When I first decided to move to Bhutan for at least a year, I made a deal with myself, that I would finally focus on my writing more. I knew there wasn’t going to be much street art, like what I had been documenting extensively for over a decade. And I knew I was going to be teaching writing, and I knew in general, life was going to move slower here. “Meditate and write,” I told myself.
And so I feel like I’m here, but not here. Present, but slipping. The past two weeks have been a strange kind of limbo—somewhere between dream and articulation, between the pull to write and the weight of existing outside of it. Words spill out, but they don’t quite land. Thoughts stretch, dissolve, reappear in fragments. Is it the altitude? But, how can it be? I’ve been good with it since last Fall.
I feel myself disappearing into the abyss of it—the writing, the feeling, the attempt to pin something down that refuses to be named. A breath caught mid-chest, not quite reaching its end. The edges of reality blur like ink bleeding into water. Some moments, I’m electrified, the words coming too fast to catch. Others, I’m staring at the page, knowing there’s something there but unable to pull it through.
Is it inspiration or exhaustion? Dreaming or unraveling? I can’t tell. But I keep writing. Keep sinking into the haze, hoping that somewhere in the mess of words and breath and blurred edges, something true will take shape.

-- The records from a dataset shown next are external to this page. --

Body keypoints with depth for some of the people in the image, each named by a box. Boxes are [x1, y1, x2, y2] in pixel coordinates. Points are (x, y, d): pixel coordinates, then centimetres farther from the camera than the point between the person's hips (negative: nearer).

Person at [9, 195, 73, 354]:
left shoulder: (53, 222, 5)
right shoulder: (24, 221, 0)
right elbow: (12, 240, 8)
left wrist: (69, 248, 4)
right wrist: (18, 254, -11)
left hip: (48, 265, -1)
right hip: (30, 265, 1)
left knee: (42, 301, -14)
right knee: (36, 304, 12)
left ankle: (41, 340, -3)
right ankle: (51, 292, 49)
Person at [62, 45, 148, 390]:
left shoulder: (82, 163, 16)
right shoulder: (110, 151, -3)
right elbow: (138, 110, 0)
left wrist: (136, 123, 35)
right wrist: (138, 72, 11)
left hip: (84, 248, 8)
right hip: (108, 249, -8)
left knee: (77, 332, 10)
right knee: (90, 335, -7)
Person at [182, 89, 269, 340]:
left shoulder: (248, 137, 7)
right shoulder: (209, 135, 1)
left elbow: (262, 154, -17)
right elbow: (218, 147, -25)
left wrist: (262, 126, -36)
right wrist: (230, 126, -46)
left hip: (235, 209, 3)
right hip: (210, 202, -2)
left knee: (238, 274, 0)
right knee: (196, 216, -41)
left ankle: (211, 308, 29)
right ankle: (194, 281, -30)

Adding to this precarious state has to be the fact that I’m reading the new Haruki Murakami and his books are just one long dream, aren’t they?

23march2025
The screen lights up with a bold declaration—I ❤️ Thimphu. It’s one of those familiar signs, the kind that travelers photograph, but for those of us who have spent time here, it means something more. This is not just a place; it’s a rhythm, a way of life, a set of small, interwoven moments that make up the everyday magic of Bhutan’s capital.
From that opening image, the video unfolds like a quiet walk through the city, a collage of life in motion. Narrow walkways wind between buildings, where vendors arrange their sales items in tidy, colorful stacks.

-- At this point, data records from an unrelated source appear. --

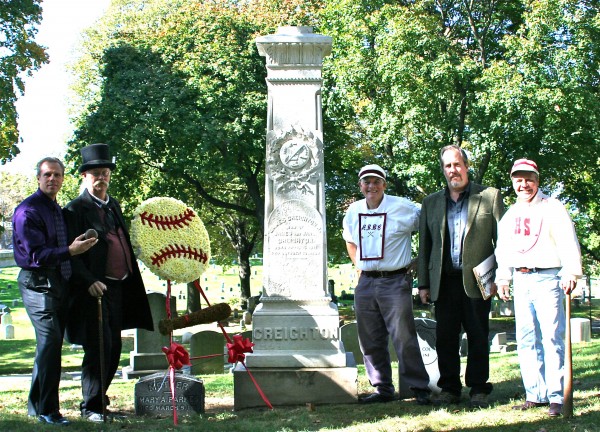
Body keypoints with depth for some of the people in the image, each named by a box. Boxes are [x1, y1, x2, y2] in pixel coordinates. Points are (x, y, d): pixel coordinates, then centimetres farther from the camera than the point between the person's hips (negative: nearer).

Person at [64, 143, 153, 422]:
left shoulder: (114, 206, 16)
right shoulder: (75, 209, -7)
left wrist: (130, 280, 16)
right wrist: (89, 281, -23)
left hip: (117, 286, 8)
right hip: (93, 288, -8)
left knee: (114, 348, 13)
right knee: (99, 347, -7)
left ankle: (99, 398, 27)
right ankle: (90, 406, 4)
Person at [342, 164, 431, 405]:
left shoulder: (403, 208, -6)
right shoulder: (353, 212, 9)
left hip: (395, 282, -5)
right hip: (365, 283, 5)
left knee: (404, 338, -8)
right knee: (370, 340, 8)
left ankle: (420, 388, 2)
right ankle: (382, 389, 18)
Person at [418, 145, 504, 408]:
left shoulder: (489, 196, 5)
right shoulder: (431, 202, 14)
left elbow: (501, 239, 3)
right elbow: (424, 246, 15)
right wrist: (423, 283, 9)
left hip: (477, 280, -3)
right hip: (444, 282, 3)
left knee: (478, 337, 2)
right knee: (445, 337, 4)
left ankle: (479, 390, 11)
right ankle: (449, 389, 13)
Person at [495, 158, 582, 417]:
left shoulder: (552, 208, -1)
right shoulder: (509, 215, 18)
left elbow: (568, 241, -9)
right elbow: (503, 250, 23)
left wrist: (571, 272, -19)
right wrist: (502, 279, 16)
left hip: (547, 278, -6)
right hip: (521, 280, 6)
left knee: (552, 337, -9)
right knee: (526, 339, 5)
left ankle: (556, 396, -8)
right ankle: (535, 395, 11)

There’s a different kind of pace here. Thimphu may be Bhutan’s capital, but it never loses its intimacy. This montage captures those subtle, fleeting interactions—a shopkeeper sharing a laugh with a regular customer, two monks walking side by side, away from the ‘bright lights.’
The city exhales.
Watching the video, I feel the pull of this place, the way it seeps into you. It’s not just the grandeur of the mountains that surround it or the traditions woven into its fabric—it’s the ordinary moments, the warmth of connection, the stillness found in the midst of movement.
Thimphu isn’t just a city. It’s a feeling. And sometimes, all it takes is a simple video collage to remind me of that.
March 2025

13march2025

Nowhere, Somewhere, Everywhere
The air is thin in Thimphu. Thin like the veil between past and present, like the space between knowing and not knowing.
Last night, I got lost in old photos, each one a postcard from another life—Kyiv’s cold blue mornings, Saigon’s ‘Bread and Butter Pub’ nights, Bogotá’s thundercloud afternoons, Paris in art, Miami burning bright. I let them wash over me, these ghosts of past selves, all those cities where I was briefly someone, then no one, then gone.
I sip my coffee at a nameless café, watching the morning unfold. A monk strides past, beads clicking, wrapped in his ochre cocoon, carrying the kind of certainty I can’t seem to hold onto. The traffic cop stands straight-backed, radio in hand, a fixed point in a world that shifts beneath my feet.
I don’t know where I’m going next. I never have. But the road—she always finds me.